An Aside: Nomenclature

Machine learning arose as a subfield of Artificial Intelligence.

Statistical learning arose as a subfield of Statistics.

There is much overlap; however, a few points of distinction:

  • Machine learning has a greater emphasis on large scale applications and prediction accuracy.

  • Statistical learning emphasizes models and their interpretability, and precision and uncertainty.

    • But the distinction has become more and more blurred, and there is a great deal of “cross-fertilization”.

Obviously true: machine learning has the upper hand in marketing.

Case study 1: Global Renewable Energy Production

Imagine you are evaluating countries for a potential investment in renewable energy. Headlines like “Renewable Energy Capacity Growth Worldwide” have piqued your interest. Reports from various sources show diverse graphs and charts and you’re curious about the underlying data. You want to know which countries are leading the way in renewable energy production and which are lagging behind. You want to know which countries are growing their renewable energy production the fastest. In short: you want to know which countries are the best bets for investment. You might see something like the following:

You might want to look into the underlying data (in this case, fabricated) and think about what to do next. In this sense, you have learned from data. The data provides directions for exploration and clues as to potential explanations.

Case study 2: US homicides by firearm

Imagine you live in Europe (if only!) and are offered a job in a US company with many locations in every state. It is a great job, but headlines such as US Gun Homicide Rate Higher Than Other Developed Countries have you worried. Fox News runs a scary looking graphic, and charts like the one below only add to you anxiety:

Or even worse, this version from everytown.org:

But then you remember that (1) this is a hypothetical exercise; (2) you’ll take literally any job at this point; and (3) Geographic diversity matters – the United States is a large and diverse country with 50 very different states (plus the District of Columbia and some lovely territories).

California, for example, has a larger population than Canada, and 20 US states have populations larger than that of Norway. In some respects, the variability across states in the US is akin to the variability across countries in Europe. Furthermore, although not included in the charts above, the murder rates in Lithuania, Ukraine, and Russia are higher than 4 per 100,000. So perhaps the news reports that worried you are too superficial.
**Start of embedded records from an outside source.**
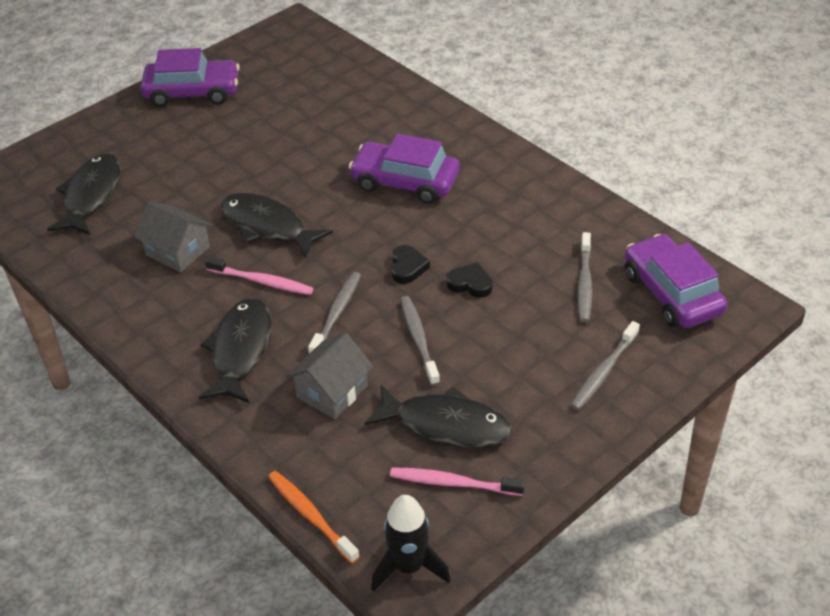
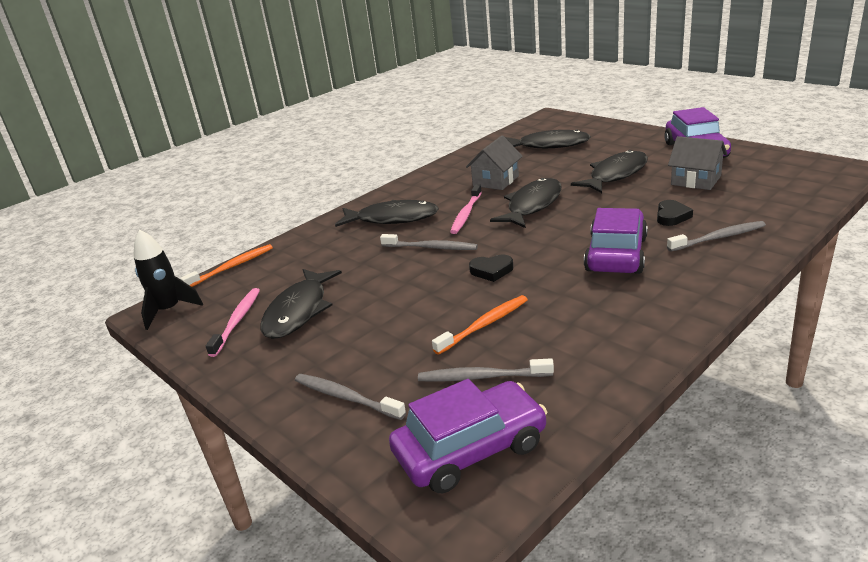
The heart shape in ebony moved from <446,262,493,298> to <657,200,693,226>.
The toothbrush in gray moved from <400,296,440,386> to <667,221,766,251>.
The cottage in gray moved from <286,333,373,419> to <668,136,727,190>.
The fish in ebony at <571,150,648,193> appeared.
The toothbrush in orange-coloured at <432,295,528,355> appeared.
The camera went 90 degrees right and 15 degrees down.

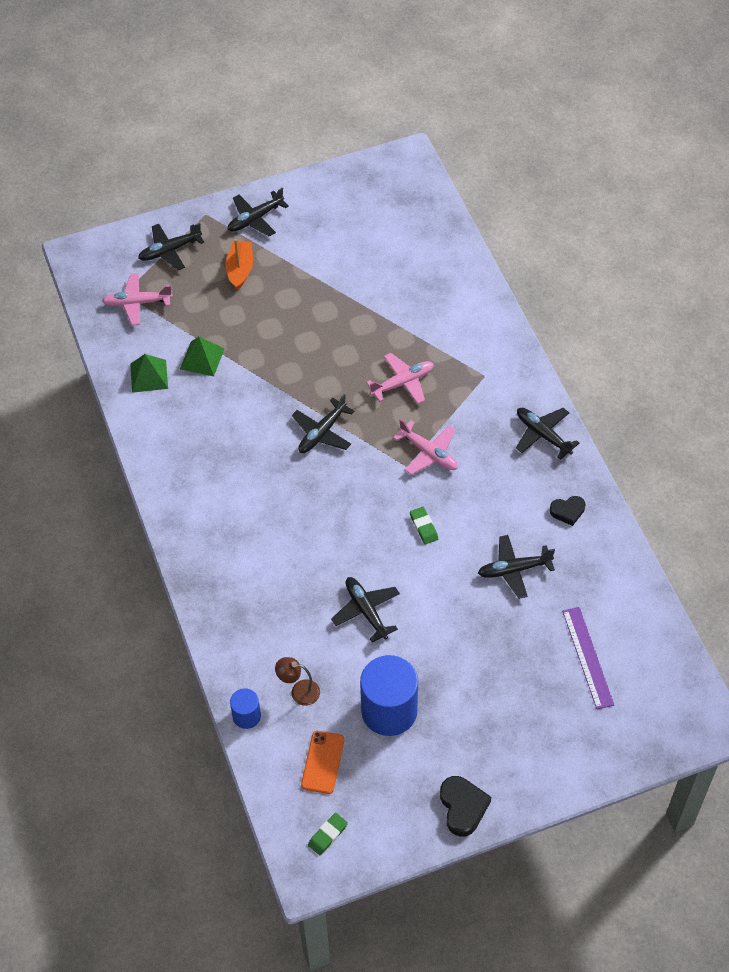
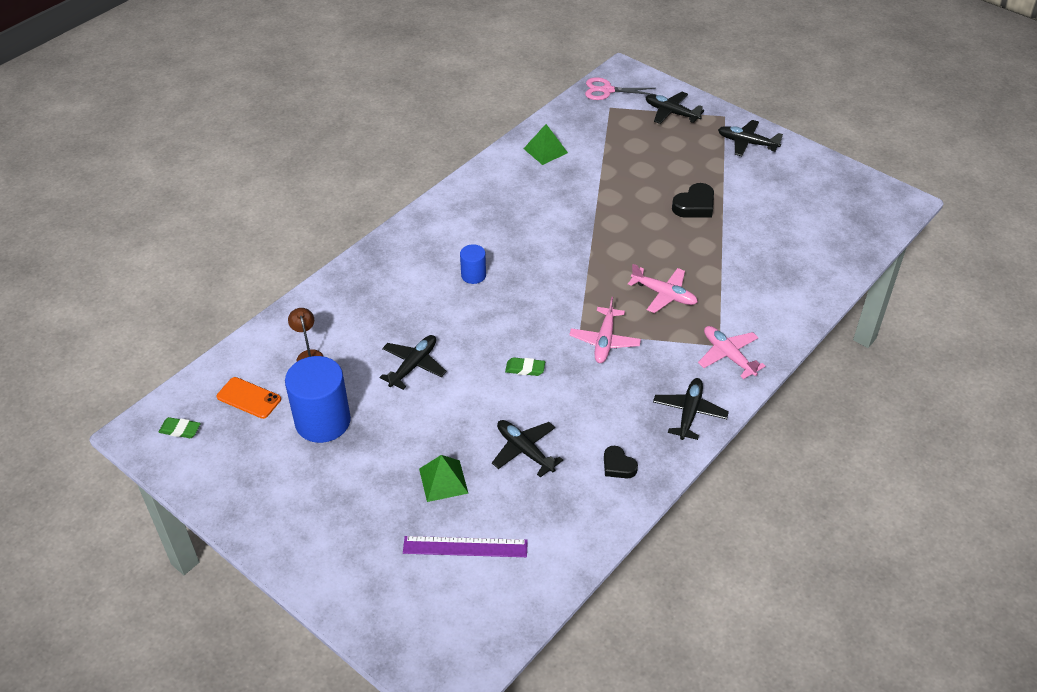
The boat in orange-coloured at <226,239,253,290> disappeared.
The plane in rosy moved from <102,273,173,326> to <698,326,766,379>.
The pyramid shape in green moved from <180,337,225,376> to <419,455,468,502>.
The plane in ebony at <292,394,354,453> disappeared.
The eraser in green at <410,507,438,544> turned 60 degrees clockwise.
The straightedge in violet at <562,607,614,709> turned 45 degrees clockwise.
The cylinder in royal blue moved from <230,688,261,729> to <460,244,486,284>.
The mobile phone in orange-coloured at <301,731,344,794> turned 45 degrees clockwise.
The heart shape in ebony moved from <440,776,491,837> to <672,183,714,218>.
The scissors in rosy at <585,77,656,100> appeared.
The camera went 60 degrees right and 10 degrees down.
This is a relatively simple and straightforward problem in social science: you have options of where to live, and want to determine the safety of the various states. Your “research” is clearly policy-relevant: you will eventually have to live somewhere. In this course, we will begin to tackle the problem by examining data related to gun homicides in the US during 2010 using R as a motivating example along the way.

Before we get started with our example, we need to cover logistics as well as some of the very basic building blocks that are required to gain more advanced R skills. Ideally, this is a refresher. However, we are aware that your preparation in previously courses varies greatly from student to student. Moreover, we want you to be aware that the usefulness of some of these early building blocks may not be immediately obvious. Later in the class you will appreciate having these skills. Mastery will be rewarded both in this class and (of course) in life.

The Pre-Basics

We’ve now covered a short bit of material. The remainder of this first lecture will be covering setting up R and describing some common errors. For this, we’ll head over to resources to install R, RStudio, and tinytex.

If you leave class without a working installation of these pieces of software, then you are likely to run into trouble in completing your first assignments.

Footnotes

  1. http://abcnews.go.com/blogs/headlines/2012/12/us-gun-ownership-homicide-rate-higher-than-other-developed-countries/↩︎

  2. I’m especially partial to Puerto Rico.↩︎